Location
- Daws Hill Lane High Wycombe, Buckinghamshire, HP11 1PW England 51°37′06″N 0°45′21″W﻿ / ﻿51.61846°N 0.75586°W

Information
- Type: Academy
- Religious affiliation: Roman Catholic
- Established: 1973
- Local authority: Buckinghamshire
- Trust: St Thomas Catholic Academies Trust
- Department for Education URN: 149612 Tables
- Ofsted: Reports
- Executive Headteacher: Louise Baker
- Gender: Coeducational
- Age: 3 to 19
- Enrolment: 1930
- Houses: Matthew; Mark; Luke; John; Paul;
- Colours: Sky blue Black
- Diocese: Northampton
- Dedication: Saint Michael
- Website: www.stmichaels.bucks.sch.uk

= St Michael's Catholic School, High Wycombe =

St Michael's Catholic School is a Catholic all-through school located in High Wycombe, Buckinghamshire, England. In 2023 the school had 1930 pupils.
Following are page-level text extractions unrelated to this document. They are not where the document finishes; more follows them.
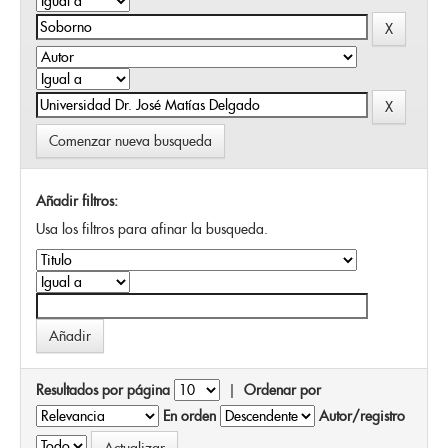
Comenzar nueva busqueda
Añadir filtros:
Usa los filtros para afinar la busqueda.
Resultados por página
|
Ordenar por
En orden
Autor/registro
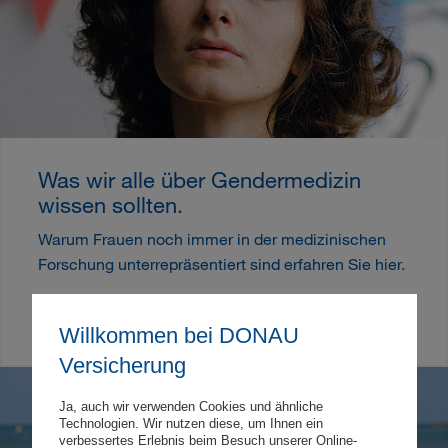
Was wir alle über Gendermedizin
wissen sollten.
Warum Frauen noch immer in der medizinischen
Forschung unterrepräsentiert sind erfahren Sie hier.
Startseite
Gesundheit
Was wir alle über Gendermedizin wissen sollten.
Willkommen bei DONAU
Versicherung
Ja, auch wir verwenden Cookies und ähnliche
Technologien. Wir nutzen diese, um Ihnen ein
verbessertes Erlebnis beim Besuch unserer Online-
It enrols children aged 3 through 19.

The school's catchment area for many years has included Aylesbury and surrounding areas, which has a high proportion of baptised Catholics.

==History==
The school was founded in 1973 as St Bernard's Catholic School as a satellite of St Bernard's Catholic Grammar School in Slough.

According to the BBC's Domesday Project, in 1986 the school had 840 pupils between the ages of 11 and 16. The buildings were reported to have been 10 years old at the time, in front of extensive playing fields on a site of 17 acres.
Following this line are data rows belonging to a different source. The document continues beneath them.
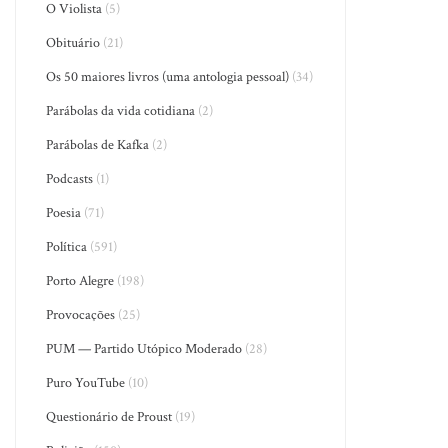
O Violista
(5)
Obituário
(21)
Os 50 maiores livros (uma antologia pessoal)
(34)
Parábolas da vida cotidiana
(2)
Parábolas de Kafka
(2)
Podcasts
(1)
Poesia
(71)
Política
(591)
Porto Alegre
(198)
Provocações
(25)
PUM — Partido Utópico Moderado
(28)
Puro YouTube
(10)
Questionário de Proust
(19)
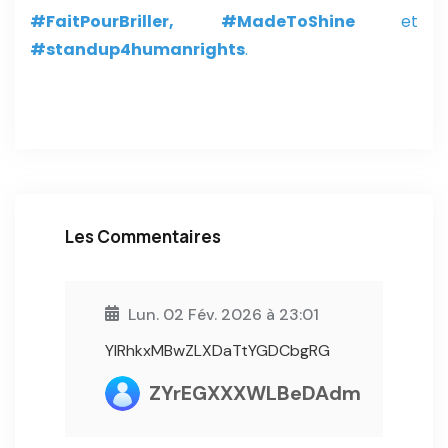
#FaitPourBriller,
#MadeToShine
et
#standup4humanrights
.
Les Commentaires
Lun. 02 Fév. 2026 à 23:01
YlRhkxMBwZLXDaTtYGDCbgRG
ZYrEGXXXWLBeDAdm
In September 2008, St Bernard's Catholic School was awarded specialist school status as a Science College, by the Department for Children, Schools and Families (DCSF).

In 2011, the school amalgamated with neighbouring Catholic primary school St Augustine's Catholic Primary, creating an all-through school called St Augustine's and St Bernard's Catholic School. In the same year, the school was among 494 schools nationwide praised by the Specialist Schools and Academies Trust for its fast improvement of GCSE results. The number of pupils receiving five A* – C grades, including in English and Maths, increased from 42 per cent in 2009 to 64 per cent in 2011.

From September 2012, the school stopped being called St Augustine's and St Bernard's Catholic School and is now known by its current name.

In February 2017, it was announced that the school was proposing the creation of a satellite school at the Aylesbury Vale Academy's former site due to lack of space and population increase predictions. At the time the proposals were made, the school was expected to open in September 2018 with a Year 7 intake of 120 students. In September 2019, the new buildings were opened, with students relocating to the facility.

Previously a voluntary aided school administered by Buckinghamshire County Council, in April 2023 St Michael's Catholic School converted to academy status. The school is now sponsored by the St Thomas Catholic Academies Trust, but continues to be under the jurisdiction of the Roman Catholic Diocese of Northampton.